CP is conducting some type of construction project on the Bighill Creek crossing this year. they have respectfully installed erosion prevention measures and more importantly, they have not touched our willow plantings at the crossing site. Plantings have been carried out at this crossing location for some time, and now the plants are starting to take nicely. They installed a fabric soil retainer and installed silt fence at the top of the slope.
Every corporation is operating in more environmentally friendly manor these days. It is nice to see this happening more often. It does make a huge difference. The degree of silt and soil prevention measures is entirely dependent on the professional environmental managers that have a job to do just that.

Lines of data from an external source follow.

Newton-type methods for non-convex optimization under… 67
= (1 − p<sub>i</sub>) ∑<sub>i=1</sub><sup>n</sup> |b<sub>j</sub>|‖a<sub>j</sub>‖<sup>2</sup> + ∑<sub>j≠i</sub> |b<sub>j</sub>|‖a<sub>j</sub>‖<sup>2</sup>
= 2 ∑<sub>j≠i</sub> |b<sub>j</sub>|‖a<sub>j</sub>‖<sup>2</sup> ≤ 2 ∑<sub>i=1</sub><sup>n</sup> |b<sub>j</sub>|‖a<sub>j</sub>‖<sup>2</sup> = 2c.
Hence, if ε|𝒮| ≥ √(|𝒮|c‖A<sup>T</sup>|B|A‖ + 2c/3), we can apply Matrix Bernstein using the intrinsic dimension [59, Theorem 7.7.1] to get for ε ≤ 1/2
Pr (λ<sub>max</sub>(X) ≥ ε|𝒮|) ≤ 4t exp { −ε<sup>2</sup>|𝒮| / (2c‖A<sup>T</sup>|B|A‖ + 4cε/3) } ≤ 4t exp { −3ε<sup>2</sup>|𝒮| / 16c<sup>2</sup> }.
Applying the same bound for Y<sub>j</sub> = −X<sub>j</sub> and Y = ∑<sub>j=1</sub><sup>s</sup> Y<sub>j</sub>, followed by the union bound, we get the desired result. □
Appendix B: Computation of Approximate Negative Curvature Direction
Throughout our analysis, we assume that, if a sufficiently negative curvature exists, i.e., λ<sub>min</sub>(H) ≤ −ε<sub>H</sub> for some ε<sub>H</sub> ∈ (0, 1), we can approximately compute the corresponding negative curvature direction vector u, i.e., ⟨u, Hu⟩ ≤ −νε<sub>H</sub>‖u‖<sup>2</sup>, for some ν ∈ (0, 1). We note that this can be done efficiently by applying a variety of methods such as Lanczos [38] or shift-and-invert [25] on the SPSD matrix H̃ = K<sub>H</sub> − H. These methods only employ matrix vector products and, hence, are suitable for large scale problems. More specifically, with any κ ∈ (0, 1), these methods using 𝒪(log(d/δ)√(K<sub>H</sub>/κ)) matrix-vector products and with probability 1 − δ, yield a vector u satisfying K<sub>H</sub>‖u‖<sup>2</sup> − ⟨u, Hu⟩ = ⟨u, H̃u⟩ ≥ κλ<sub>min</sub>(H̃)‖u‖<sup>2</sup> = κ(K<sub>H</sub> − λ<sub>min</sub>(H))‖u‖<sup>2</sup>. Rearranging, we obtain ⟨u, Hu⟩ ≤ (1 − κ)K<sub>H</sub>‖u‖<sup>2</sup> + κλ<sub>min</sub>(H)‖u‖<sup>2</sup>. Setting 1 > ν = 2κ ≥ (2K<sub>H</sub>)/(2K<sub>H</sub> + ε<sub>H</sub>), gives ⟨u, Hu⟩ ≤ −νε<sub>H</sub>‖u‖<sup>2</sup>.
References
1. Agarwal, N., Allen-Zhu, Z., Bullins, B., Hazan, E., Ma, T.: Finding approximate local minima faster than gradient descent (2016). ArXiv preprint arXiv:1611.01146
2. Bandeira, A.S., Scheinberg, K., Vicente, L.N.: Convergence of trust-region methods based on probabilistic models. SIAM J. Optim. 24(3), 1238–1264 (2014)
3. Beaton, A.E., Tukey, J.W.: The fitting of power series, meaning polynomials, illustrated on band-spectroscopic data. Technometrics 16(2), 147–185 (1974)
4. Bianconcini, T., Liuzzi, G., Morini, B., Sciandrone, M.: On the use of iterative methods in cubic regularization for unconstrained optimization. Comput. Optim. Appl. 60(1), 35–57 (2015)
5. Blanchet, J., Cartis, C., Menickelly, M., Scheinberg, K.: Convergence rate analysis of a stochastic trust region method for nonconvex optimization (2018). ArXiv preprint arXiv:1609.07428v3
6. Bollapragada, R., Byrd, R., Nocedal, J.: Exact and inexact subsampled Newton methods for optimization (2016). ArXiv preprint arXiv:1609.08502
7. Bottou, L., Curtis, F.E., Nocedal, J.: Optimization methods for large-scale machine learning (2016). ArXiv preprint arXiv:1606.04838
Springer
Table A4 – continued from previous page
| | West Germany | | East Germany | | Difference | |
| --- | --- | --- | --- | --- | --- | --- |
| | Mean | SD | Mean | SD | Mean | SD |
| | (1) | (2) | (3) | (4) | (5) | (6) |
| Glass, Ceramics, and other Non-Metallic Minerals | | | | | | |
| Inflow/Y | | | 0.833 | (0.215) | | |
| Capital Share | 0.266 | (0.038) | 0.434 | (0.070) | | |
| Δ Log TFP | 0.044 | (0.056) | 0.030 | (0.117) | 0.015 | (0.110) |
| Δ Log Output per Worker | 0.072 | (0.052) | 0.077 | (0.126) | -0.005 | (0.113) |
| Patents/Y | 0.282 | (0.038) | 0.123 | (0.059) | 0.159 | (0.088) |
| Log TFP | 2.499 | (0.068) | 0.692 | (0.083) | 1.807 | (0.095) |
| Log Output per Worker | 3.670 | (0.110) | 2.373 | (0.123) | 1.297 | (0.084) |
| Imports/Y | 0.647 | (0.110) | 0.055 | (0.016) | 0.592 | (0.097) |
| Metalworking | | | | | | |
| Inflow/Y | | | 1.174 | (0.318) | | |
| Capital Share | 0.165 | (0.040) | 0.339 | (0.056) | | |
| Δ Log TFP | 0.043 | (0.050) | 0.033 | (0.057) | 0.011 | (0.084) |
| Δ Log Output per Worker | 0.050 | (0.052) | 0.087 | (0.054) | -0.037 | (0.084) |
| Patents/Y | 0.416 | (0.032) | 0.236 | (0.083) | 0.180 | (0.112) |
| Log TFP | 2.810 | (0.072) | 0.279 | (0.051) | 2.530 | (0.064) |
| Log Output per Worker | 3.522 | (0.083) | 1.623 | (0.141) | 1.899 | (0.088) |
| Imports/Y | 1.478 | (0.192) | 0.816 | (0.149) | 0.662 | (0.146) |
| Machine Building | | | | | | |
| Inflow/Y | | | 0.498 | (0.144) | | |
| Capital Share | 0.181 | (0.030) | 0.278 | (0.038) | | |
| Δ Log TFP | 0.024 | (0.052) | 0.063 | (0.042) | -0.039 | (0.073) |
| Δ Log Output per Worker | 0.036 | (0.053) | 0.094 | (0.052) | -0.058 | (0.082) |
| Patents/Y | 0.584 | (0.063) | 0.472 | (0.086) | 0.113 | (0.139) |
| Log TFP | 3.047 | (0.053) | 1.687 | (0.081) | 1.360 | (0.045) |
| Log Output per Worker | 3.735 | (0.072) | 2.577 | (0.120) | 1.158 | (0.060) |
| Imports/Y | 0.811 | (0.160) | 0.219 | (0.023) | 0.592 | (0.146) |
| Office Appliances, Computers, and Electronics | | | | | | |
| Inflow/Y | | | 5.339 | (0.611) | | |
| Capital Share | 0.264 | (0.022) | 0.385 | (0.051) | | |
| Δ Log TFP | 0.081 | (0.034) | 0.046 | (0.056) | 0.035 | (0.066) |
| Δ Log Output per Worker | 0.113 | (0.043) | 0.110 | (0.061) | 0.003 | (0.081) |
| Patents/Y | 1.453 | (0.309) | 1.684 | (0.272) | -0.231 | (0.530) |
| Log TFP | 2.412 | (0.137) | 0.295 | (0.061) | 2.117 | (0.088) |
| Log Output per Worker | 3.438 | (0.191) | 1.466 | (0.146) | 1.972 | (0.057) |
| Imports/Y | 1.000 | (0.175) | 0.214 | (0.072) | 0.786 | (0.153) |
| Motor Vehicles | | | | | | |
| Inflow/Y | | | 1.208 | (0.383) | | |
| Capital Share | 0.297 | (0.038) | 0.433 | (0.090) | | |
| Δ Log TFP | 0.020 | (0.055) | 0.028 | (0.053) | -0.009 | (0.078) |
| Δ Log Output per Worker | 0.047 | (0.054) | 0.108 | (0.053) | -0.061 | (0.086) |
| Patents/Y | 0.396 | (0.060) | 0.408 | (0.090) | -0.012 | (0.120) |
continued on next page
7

In any case, our willow planting on this particular erosion site has been very beneficial to helping to hold the steep slope in place.
The willows are planted close to the water’s edge, near the surface flow. This area is called the toe of the slope, and it is where most of the stream bank erosion occurs. Over time the elevated stream bank will continue to collapse into the creek. This has made a big difference in the water quality in the creek and the clean streambed of cobble and gravel is showing thru. There are many sites on the lower end of the creek where this planting has taken place.
This stream bank planting was part of the “Bow Valley Riparian Recovery and Enhancement Program”. Bighill Creek has benefited the most from our riparian plantings, but West Nose Creek and Nose Creek are also high on the list. Time will show the benefits and I will continue to report on this.